### Records excerpted from a collection:
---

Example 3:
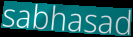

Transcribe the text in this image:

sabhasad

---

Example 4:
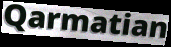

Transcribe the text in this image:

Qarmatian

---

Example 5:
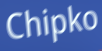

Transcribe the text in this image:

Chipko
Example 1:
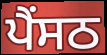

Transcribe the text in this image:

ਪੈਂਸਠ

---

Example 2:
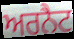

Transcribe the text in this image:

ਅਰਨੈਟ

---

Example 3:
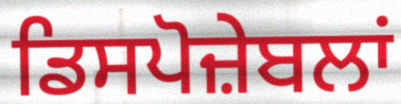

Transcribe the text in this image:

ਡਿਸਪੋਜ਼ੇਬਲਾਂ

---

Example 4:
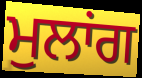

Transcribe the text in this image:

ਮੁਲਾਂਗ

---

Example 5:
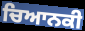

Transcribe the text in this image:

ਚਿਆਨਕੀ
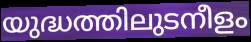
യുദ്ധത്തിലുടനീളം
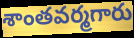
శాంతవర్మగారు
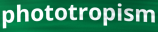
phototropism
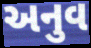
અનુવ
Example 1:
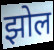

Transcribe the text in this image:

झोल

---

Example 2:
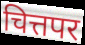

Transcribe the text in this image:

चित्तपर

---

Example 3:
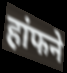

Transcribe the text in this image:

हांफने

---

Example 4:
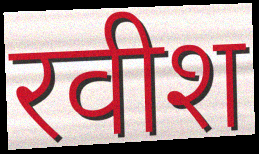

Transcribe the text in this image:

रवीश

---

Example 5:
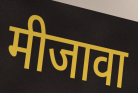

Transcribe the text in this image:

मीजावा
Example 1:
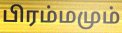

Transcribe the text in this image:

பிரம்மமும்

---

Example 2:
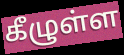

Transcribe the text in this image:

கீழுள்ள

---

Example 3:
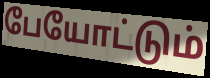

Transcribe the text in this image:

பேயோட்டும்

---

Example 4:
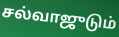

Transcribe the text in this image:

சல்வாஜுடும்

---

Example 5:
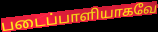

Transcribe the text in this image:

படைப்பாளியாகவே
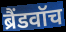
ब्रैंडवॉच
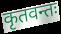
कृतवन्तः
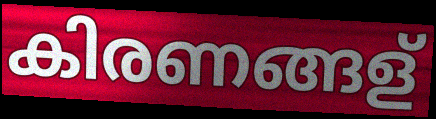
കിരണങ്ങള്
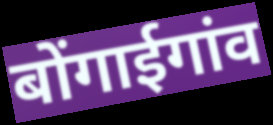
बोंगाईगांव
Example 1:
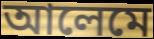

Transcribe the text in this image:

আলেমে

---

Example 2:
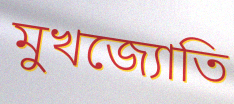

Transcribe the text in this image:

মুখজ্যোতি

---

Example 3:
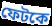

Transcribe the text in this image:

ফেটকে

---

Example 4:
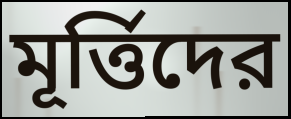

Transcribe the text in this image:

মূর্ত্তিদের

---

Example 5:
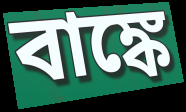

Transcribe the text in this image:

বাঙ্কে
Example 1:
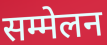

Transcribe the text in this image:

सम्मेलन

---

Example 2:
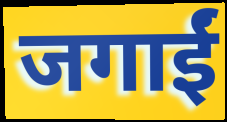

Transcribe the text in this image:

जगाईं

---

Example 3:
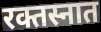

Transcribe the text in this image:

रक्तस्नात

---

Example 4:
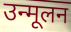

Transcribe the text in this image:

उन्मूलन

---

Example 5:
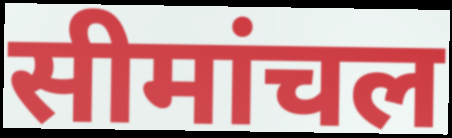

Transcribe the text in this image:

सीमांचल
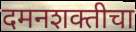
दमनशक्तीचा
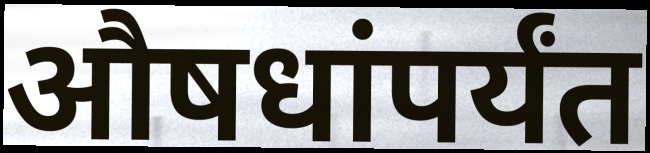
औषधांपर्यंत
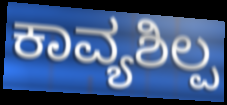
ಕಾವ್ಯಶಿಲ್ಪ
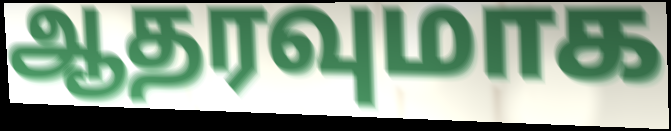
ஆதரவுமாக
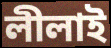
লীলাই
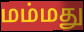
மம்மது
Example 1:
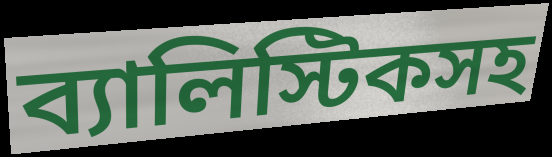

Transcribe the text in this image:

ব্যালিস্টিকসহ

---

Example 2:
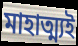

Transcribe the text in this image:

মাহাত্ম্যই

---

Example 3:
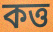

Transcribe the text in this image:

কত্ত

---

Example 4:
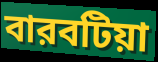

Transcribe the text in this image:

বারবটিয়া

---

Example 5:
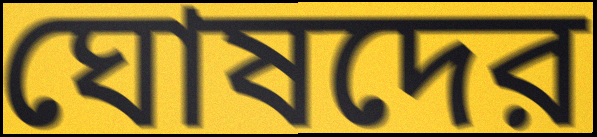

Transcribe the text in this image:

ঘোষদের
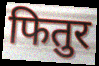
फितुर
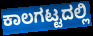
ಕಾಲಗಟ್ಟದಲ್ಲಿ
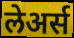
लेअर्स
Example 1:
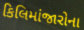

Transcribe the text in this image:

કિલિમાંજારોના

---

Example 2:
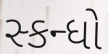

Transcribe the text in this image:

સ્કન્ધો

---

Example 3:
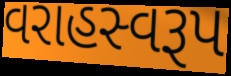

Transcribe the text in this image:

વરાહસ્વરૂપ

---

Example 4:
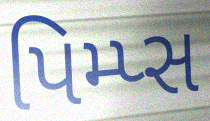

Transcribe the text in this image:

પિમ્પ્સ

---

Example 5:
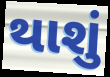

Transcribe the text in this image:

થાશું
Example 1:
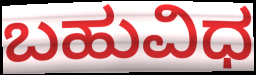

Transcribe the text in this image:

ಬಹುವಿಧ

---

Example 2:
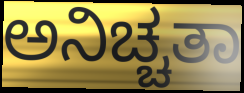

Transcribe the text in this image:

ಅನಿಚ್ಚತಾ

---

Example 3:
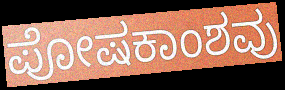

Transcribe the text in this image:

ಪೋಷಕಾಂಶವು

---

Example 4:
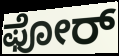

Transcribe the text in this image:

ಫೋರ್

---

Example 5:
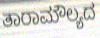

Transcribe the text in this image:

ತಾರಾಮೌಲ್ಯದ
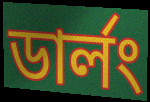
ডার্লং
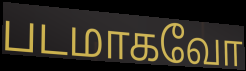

### Action item:
Set down every record once more, word for word, without pictures.

### Answer section:
---

Example 3:

Transcribe the text in this image:

sabhasad

---

Example 4:

Transcribe the text in this image:

Qarmatian

---

Example 5:

Transcribe the text in this image:

Chipko
Example 1:

Transcribe the text in this image:

ਪੈਂਸਠ

---

Example 2:

Transcribe the text in this image:

ਅਰਨੈਟ

---

Example 3:

Transcribe the text in this image:

ਡਿਸਪੋਜ਼ੇਬਲਾਂ

---

Example 4:

Transcribe the text in this image:

ਮੁਲਾਂਗ

---

Example 5:

Transcribe the text in this image:

ਚਿਆਨਕੀ
യുദ്ധത്തിലുടനീളം
శాంతవర్మగారు
phototropism
અનુવ
Example 1:

Transcribe the text in this image:

झोल

---

Example 2:

Transcribe the text in this image:

चित्तपर

---

Example 3:

Transcribe the text in this image:

हांफने

---

Example 4:

Transcribe the text in this image:

रवीश

---

Example 5:

Transcribe the text in this image:

मीजावा
Example 1:

Transcribe the text in this image:

பிரம்மமும்

---

Example 2:

Transcribe the text in this image:

கீழுள்ள

---

Example 3:

Transcribe the text in this image:

பேயோட்டும்

---

Example 4:

Transcribe the text in this image:

சல்வாஜுடும்

---

Example 5:

Transcribe the text in this image:

படைப்பாளியாகவே
ब्रैंडवॉच
कृतवन्तः
കിരണങ്ങള്
बोंगाईगांव
Example 1:

Transcribe the text in this image:

আলেমে

---

Example 2:

Transcribe the text in this image:

মুখজ্যোতি

---

Example 3:

Transcribe the text in this image:

ফেটকে

---

Example 4:

Transcribe the text in this image:

মূর্ত্তিদের

---

Example 5:

Transcribe the text in this image:

বাঙ্কে
Example 1:

Transcribe the text in this image:

सम्मेलन

---

Example 2:

Transcribe the text in this image:

जगाईं

---

Example 3:

Transcribe the text in this image:

रक्तस्नात

---

Example 4:

Transcribe the text in this image:

उन्मूलन

---

Example 5:

Transcribe the text in this image:

सीमांचल
दमनशक्तीचा
औषधांपर्यंत
ಕಾವ್ಯಶಿಲ್ಪ
ஆதரவுமாக
লীলাই
மம்மது
Example 1:

Transcribe the text in this image:

ব্যালিস্টিকসহ

---

Example 2:

Transcribe the text in this image:

মাহাত্ম্যই

---

Example 3:

Transcribe the text in this image:

কত্ত

---

Example 4:

Transcribe the text in this image:

বারবটিয়া

---

Example 5:

Transcribe the text in this image:

ঘোষদের
फितुर
ಕಾಲಗಟ್ಟದಲ್ಲಿ
लेअर्स
Example 1:

Transcribe the text in this image:

કિલિમાંજારોના

---

Example 2:

Transcribe the text in this image:

સ્કન્ધો

---

Example 3:

Transcribe the text in this image:

વરાહસ્વરૂપ

---

Example 4:

Transcribe the text in this image:

પિમ્પ્સ

---

Example 5:

Transcribe the text in this image:

થાશું
Example 1:

Transcribe the text in this image:

ಬಹುವಿಧ

---

Example 2:

Transcribe the text in this image:

ಅನಿಚ್ಚತಾ

---

Example 3:

Transcribe the text in this image:

ಪೋಷಕಾಂಶವು

---

Example 4:

Transcribe the text in this image:

ಫೋರ್

---

Example 5:

Transcribe the text in this image:

ತಾರಾಮೌಲ್ಯದ
ডার্লং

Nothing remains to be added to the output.